Sistel-ilustra-novo

Em 11 de novembro 1927 houve a maior enchente em Blumenau, Santa Catarina. Meu pai encostou um barco no primeiro andar para levar minha mãe para a maternidade a fim de dar luz à minha vida.

Na Alemanha

Em 1937, a família viajou à Alemanha para visitar os parentes. Infelizmente, Hitler não permitiu nosso retorno para Brasil, porque o meu pai tinha sido oficial na Primeira Guerra e, por isso, foi novamente convocado para o exército. E, eu, com 17 anos fui chamado para a aeronáutica, recebendo instrução de Flakvierling (bateria antiaérea).

A Flakvierling foi instalada no último vagão de um trem que levava suprimentos ao front para protegê-lo de ataques. Ao chegarmos próximos à linha de combate três aviões alemães em poder dos aliados atacaram, em voo rasante, o nosso trem e destruíram a locomotiva, não houve chance de atirar.

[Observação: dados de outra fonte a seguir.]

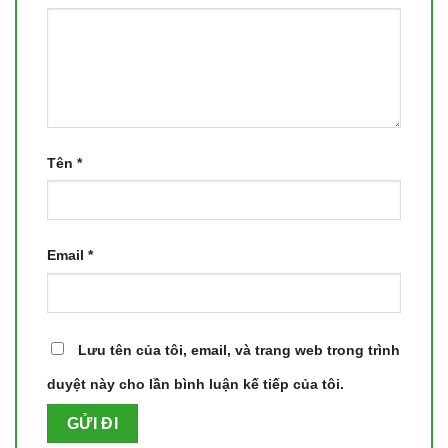
Tên
*
Email
*
Lưu tên của tôi, email, và trang web trong trình
duyệt này cho lần bình luận kế tiếp của tôi.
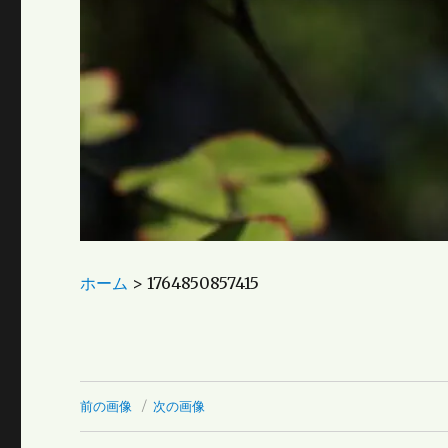
ホーム
>
1764850857415
前の画像
次の画像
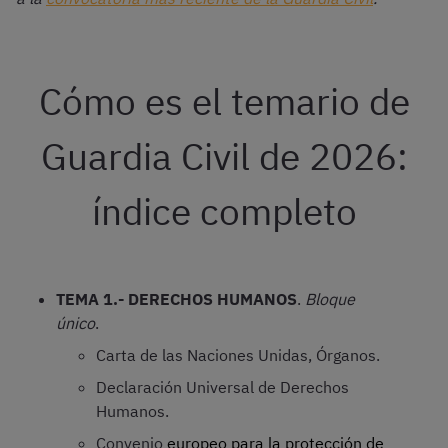
Cómo es el temario de
Guardia Civil de 2026:
índice completo
TEMA 1.- DERECHOS HUMANOS
.
Bloque
único
.
Carta de las Naciones Unidas, Órganos.
Declaración Universal de Derechos
Humanos.
Convenio
europeo para la protección de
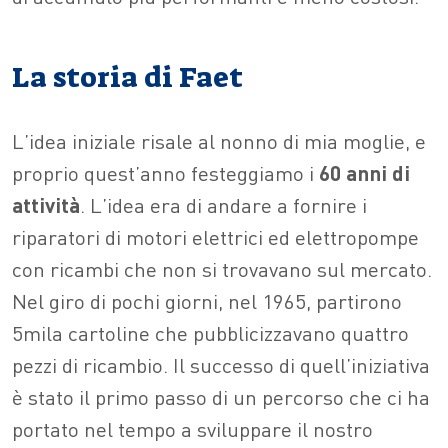
La storia di Faet
L’idea iniziale risale al nonno di mia moglie, e
proprio quest’anno festeggiamo i
60 anni di
attività
. L’idea era di andare a fornire i
riparatori di motori elettrici ed elettropompe
con ricambi che non si trovavano sul mercato.
Nel giro di pochi giorni, nel 1965, partirono
5mila cartoline che pubblicizzavano quattro
pezzi di ricambio. Il successo di quell’iniziativa
è stato il primo passo di un percorso che ci ha
portato nel tempo a sviluppare il nostro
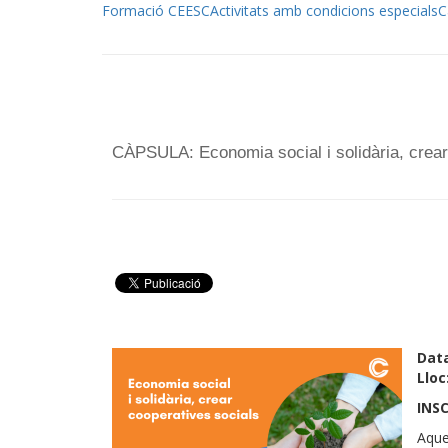
Formació CEESC
Activitats amb condicions especials
C
CÀPSULA: Economia social i solidària, crear
Dat
Lloc
INS
Aque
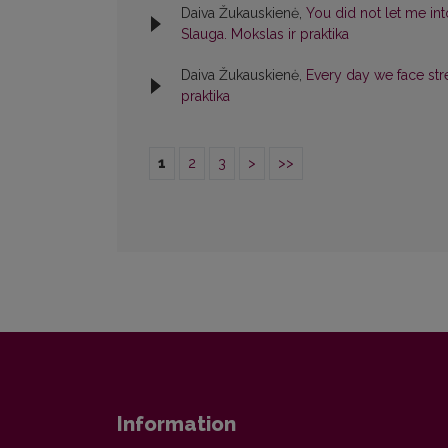
Daiva Žukauskienė,
You did not let me in
Slauga. Mokslas ir praktika
Daiva Žukauskienė,
Every day we face st
praktika
1
2
3
>
>>
Information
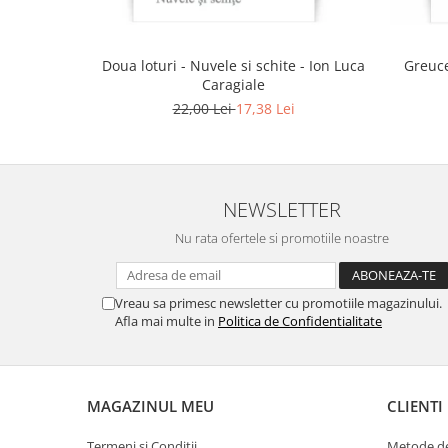
Doua loturi - Nuvele si schite - Ion Luca
Greuce
Caragiale
22,00 Lei
17,38 Lei
NEWSLETTER
Nu rata ofertele si promotiile noastre
Vreau sa primesc newsletter cu promotiile magazinului.
Afla mai multe in
Politica de Confidentialitate
MAGAZINUL MEU
CLIENTI
Termeni si Conditii
Metode de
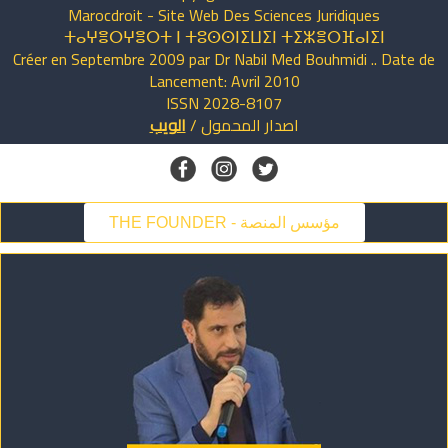
Marocdroit - Site Web Des Sciences Juridiques
ⵜⴰⵖⴻⵔⵖⴻⵔⵜ ⵏ ⵜⵓⵙⵙⵏⵉⵡⵉⵏ ⵜⵉⵣⴻⵔⴼⴰⵏⵉⵏ
Créer en Septembre 2009 par Dr Nabil Med Bouhmidi .. Date de
Lancement: Avril 2010
ISSN 2028-8107
اصدار
المحمول
/
الويب
THE FOUNDER - مؤسس المنصة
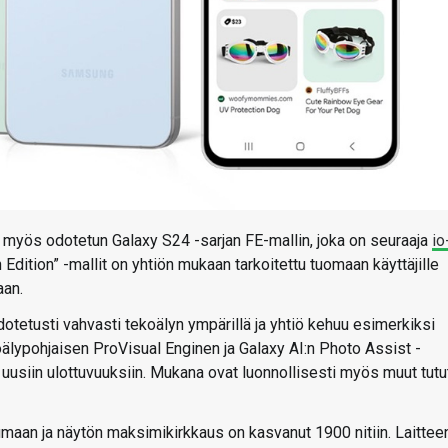
i myös odotetun Galaxy S24 -sarjan FE-mallin, joka on seuraaja
io
an Edition” -mallit on yhtiön mukaan tarkoitettu tuomaan käyttäjille
aan.
tetusti vahvasti tekoälyn ympärillä ja yhtiö kehuu esimerkiksi
lypohjaisen ProVisual Enginen ja Galaxy AI:n Photo Assist -
usiin ulottuvuuksiin. Mukana ovat luonnollisesti myös muut tutu
umaan ja näytön maksimikirkkaus on kasvanut 1900 nitiin. Laittee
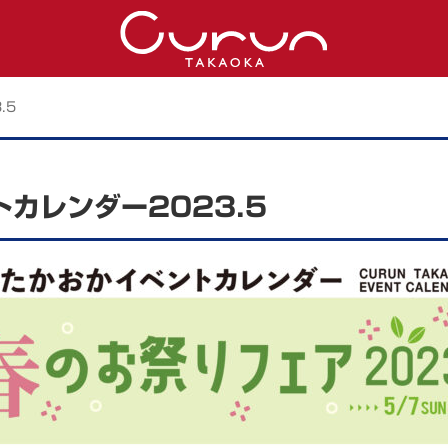
.5
トカレンダー2023.5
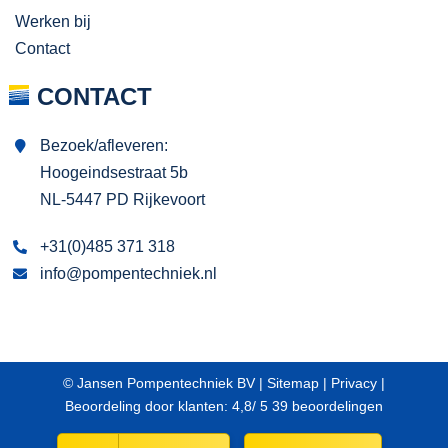
Werken bij
Contact
CONTACT
Bezoek/afleveren:
Hoogeindsestraat 5b
NL-5447 PD Rijkevoort
+31(0)485 371 318
info@pompentechniek.nl
© Jansen Pompentechniek BV |
Sitemap
|
Privacy
|
Beoordeling
door klanten:
4,8
/
5
39
beoordelingen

Em seguida, fui recrutado para uma unidade de infantaria que deveria impedir o avanço dos russos, cansado desmaiei na trincheira. Quando acordei estava sozinho, não havia mais nem um companheiro. Escutei barulho de motores, quando fui ver eram tanques russos. Consegui sair da trincheira e corri até encontrar os companheiros. Eles disseram que me tocaram, mas não reagi. Pensaram que eu tinha morrido.

Prisioneiro dos ingleses

Dois dias depois, quando os russos já estavam perto, consegui atravessar um rio para ser prisioneiro dos ingleses. Fui levado para um campo de prisioneiros no qual fomos alojados em tendas. A alimentação era uma ração do soldado inglês dividida para quatro prisioneiros. O almoço era uma sopa batizada de “sopa submarina” porque era água com umas verduras nadando no fundo da panela.

Foram procurados voluntários para trabalhar, apresentei-me e fui aceito. O trabalho era esvaziar um depósito do exército alemão e carregar o que lá havia em vagões de trem cujo destino era Hamburgo. Isso foi feito para que o material não ficasse com os russos quando houvesse a divisão da Alemanha.

Chegando a Hamburgo fomos levados para outro campo de prisioneiros e, em seguida, para a Inglaterra, com a finalidade de reconstruir as cidades.

A fuga

Consegui fugir escondido num caminhão. Fui para a estação de trem de carga e verifiquei o destino dos vagões, alojei-me em um dos vagões com destino a uma cidade da fronteira. Chegando lá, fui informado que era impossível atravessar a fronteira, muitos que tentaram tinham sido fuzilados pelos russos.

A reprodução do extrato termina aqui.